* **Problem to work on**:
Restate, word for word, each entry that follows, but skip its pictures.

Recorded data:
________________________________________
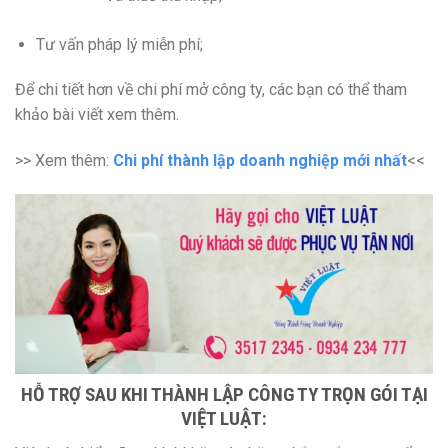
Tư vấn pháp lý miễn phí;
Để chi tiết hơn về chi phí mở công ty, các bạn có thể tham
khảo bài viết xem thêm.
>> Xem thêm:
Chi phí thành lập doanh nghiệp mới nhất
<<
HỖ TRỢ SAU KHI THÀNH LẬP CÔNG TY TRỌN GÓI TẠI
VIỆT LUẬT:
________________________________________
* **Solution**:
Tư vấn pháp lý miễn phí;
Để chi tiết hơn về chi phí mở công ty, các bạn có thể tham
khảo bài viết xem thêm.
>> Xem thêm:
Chi phí thành lập doanh nghiệp mới nhất
<<
HỖ TRỢ SAU KHI THÀNH LẬP CÔNG TY TRỌN GÓI TẠI
VIỆT LUẬT:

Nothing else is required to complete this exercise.